I had a very limited sense of what librarians actually do.


I thought that the librarian was somebody
that you visited if you had a question and you
weren't able to navigate whatever online or electronic catalog
you had in order to help you find a book or to check the book out to you.
But that's not nearly the barest sliver of what librarians do.
Can you walk me through, particularly with reference to digital resources,
the different types of roles that librarians occupy?
LAURA WOOD: Well, some of the roles that librarians have
always occupied we continue to do.
And we often talk about them in terms of the acquisition, the description,
the curation, and stewardship or preservation of content,
whether that's text, book form, or digital content,
whether these are images or film or other kinds of formats.
STEPHEN OSADETZ: And content can include the metadata that's associated
with the particular item or--
LAURA WOOD: Most of the time the metadata describes the content,
but I suppose there are plenty or an increasing number of times when
the metadata itself could be a corpus.
So that's interesting, to me anyway.
But I think more and more today, beyond those acquisition, description,
curation terms, we're also seeing some very exciting roles in the library
that I think surprise people a little bit.
For example, with our map librarians, the growth
of geospatial data in digital forms and the ability for us
to use GIS, or Geographic Information Systems, to study maps
and to study geography and to use geography in other disciplines
has become a very, very rich area for more innovation
and a great deal more exploration.
So that's a nice example of a growing area in libraries.

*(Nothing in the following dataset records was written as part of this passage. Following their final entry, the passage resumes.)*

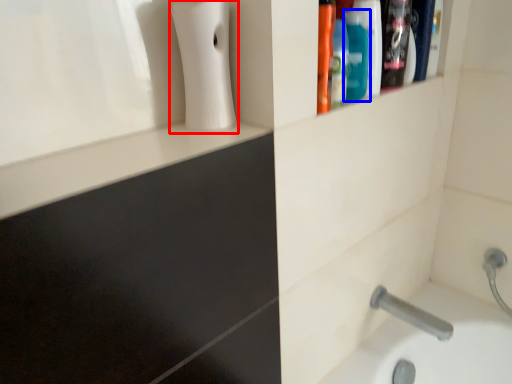
Question: Which object appears closest to the camera in this image, soap dispenser (highlighted by a red box) or mouthwash (highlighted by a blue box)?

Choices:
 (A) soap dispenser
 (B) mouthwash

Answer: (A)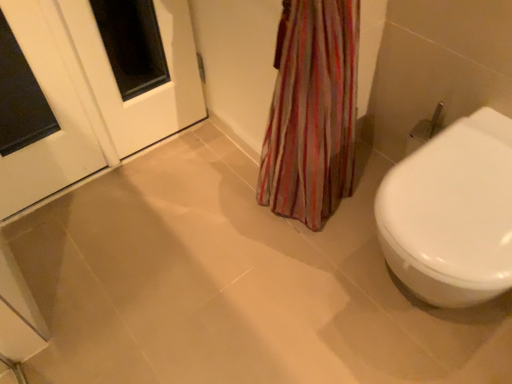
Locate an element on the screen. Image resolution: width=512 pixels, height=384 pixels. free space in front of white glossy door at upper left is located at coordinates (59, 245).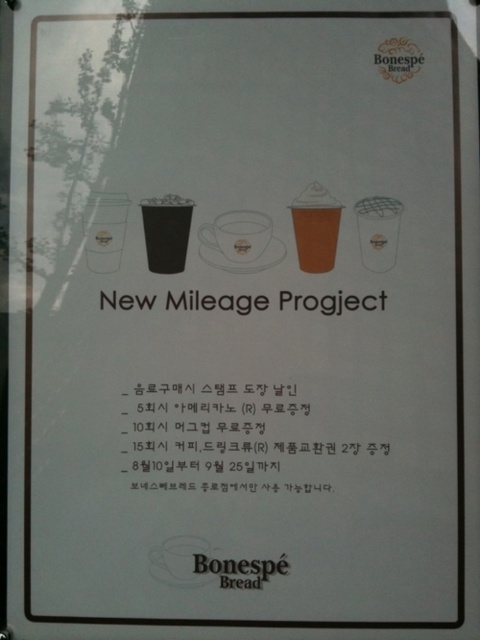
You are designing a layout for the promotional poster and need to place a new element exactly where the black matte cup at center is currently located. What are the coordinates of this position?

The position of the black matte cup at center is at point (166, 230).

Other things might include multimedia creation,
as that becomes part of the increasing pedagogical shift for how
to help students actively learn about their discipline,
but also how to produce scholarship in new ways.
And the combination of text and image and other forms
such as video, which has just skyrocketed
as an important vehicle for communication.
And any form of human communication becomes an important vehicle
for scholarly communication as well.
So those follow fairly naturally into the digital world,
just like they do in the digital world, in face-to-face nonscholarly contexts.
So another area is visualization and visualization techniques
and digital preservation.
How do we store and preserve the integrity of digital objects,
not just for current use but for ongoing long-term storage?
And that's an area where there's an incredible amount that
is unknown and untested over time.
We are developing a lot in the areas of digital preservation.